- EXCERPTED RECORDS -

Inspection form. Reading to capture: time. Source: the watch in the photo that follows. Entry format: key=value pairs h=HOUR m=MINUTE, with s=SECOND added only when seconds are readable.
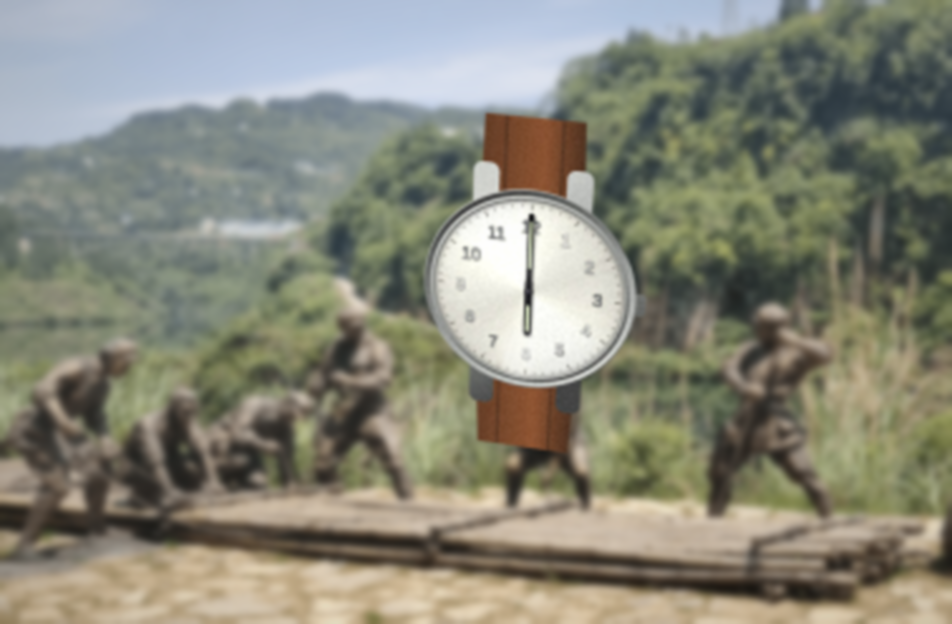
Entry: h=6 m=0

--

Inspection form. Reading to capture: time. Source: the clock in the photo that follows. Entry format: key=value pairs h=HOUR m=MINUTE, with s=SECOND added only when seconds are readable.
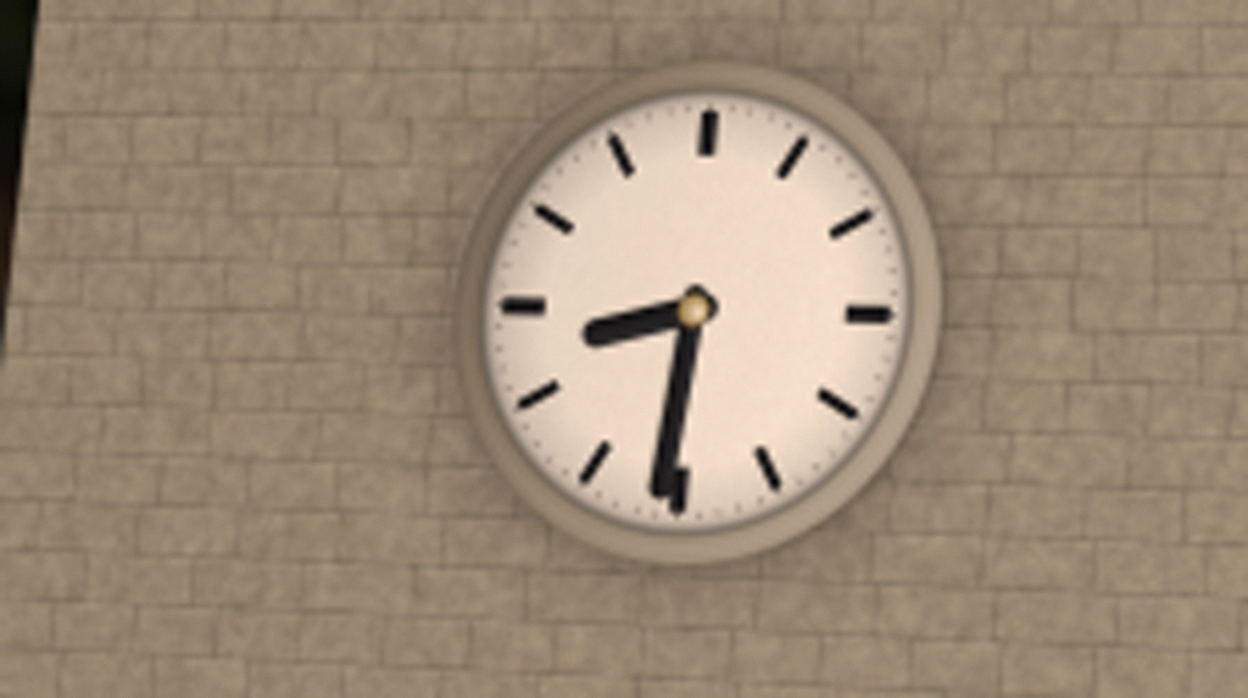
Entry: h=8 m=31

--

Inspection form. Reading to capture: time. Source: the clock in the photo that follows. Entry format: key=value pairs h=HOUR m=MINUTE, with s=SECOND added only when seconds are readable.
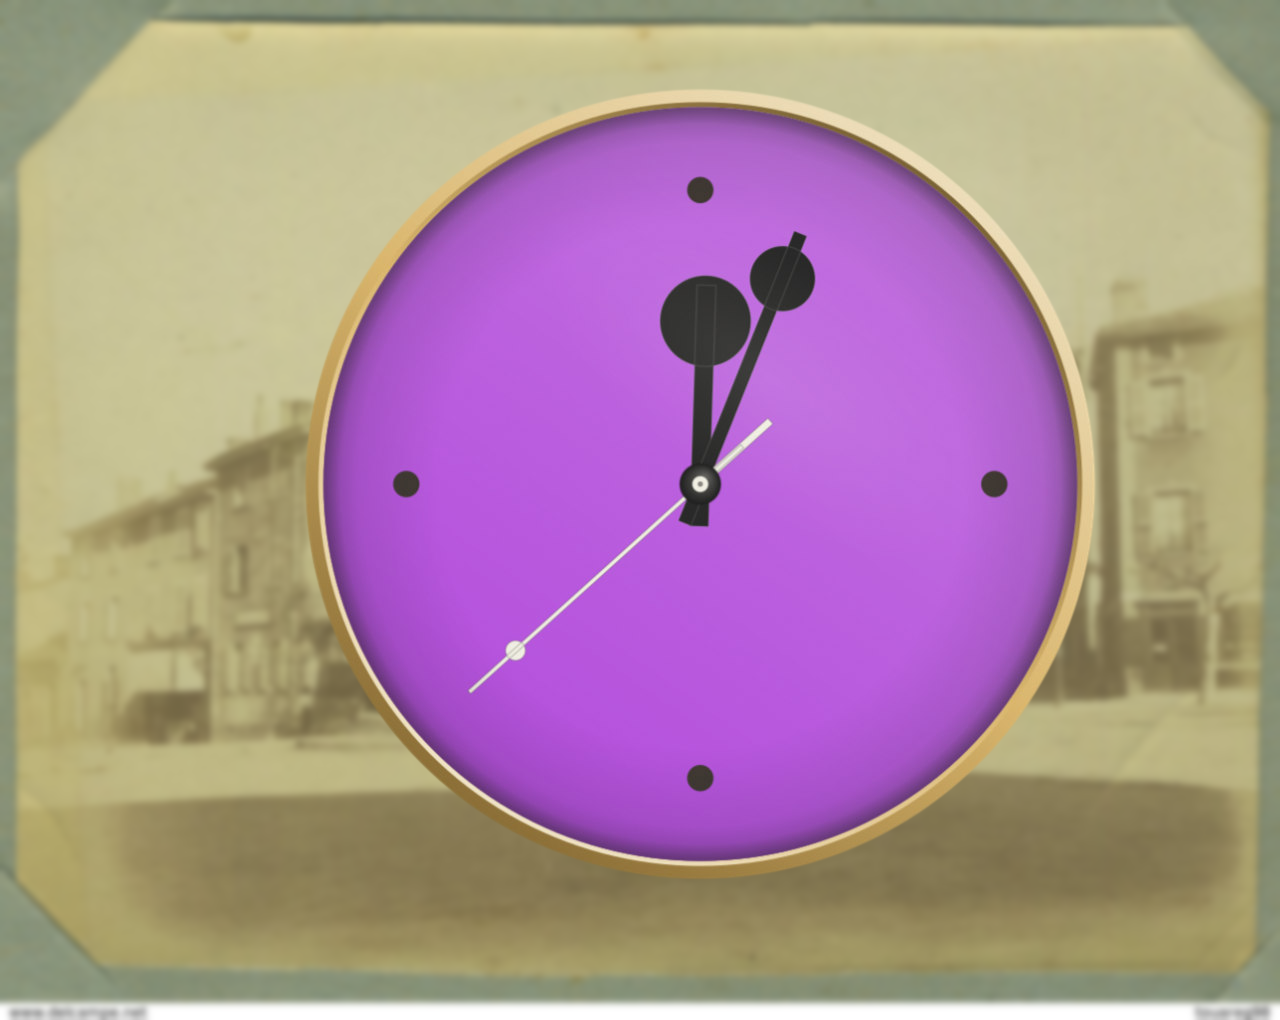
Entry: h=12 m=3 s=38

- PROBLEM -
Render the records between the lines holding "Inspection form. Reading to capture: time. Source: the watch" and "Entry: h=6 m=0", inclusive, as a two-column CSV headed form_text and entry. Give one row per record, put each value in a single quoted field with line breaks replaced by spaces, and omit the pictures.

- OUTPUT FOR THIS TASK -
form_text,entry
"Inspection form. Reading to capture: time. Source: the watch in the photo that follows. Entry format: key=value pairs h=HOUR m=MINUTE, with s=SECOND added only when seconds are readable. Entry:","h=6 m=0"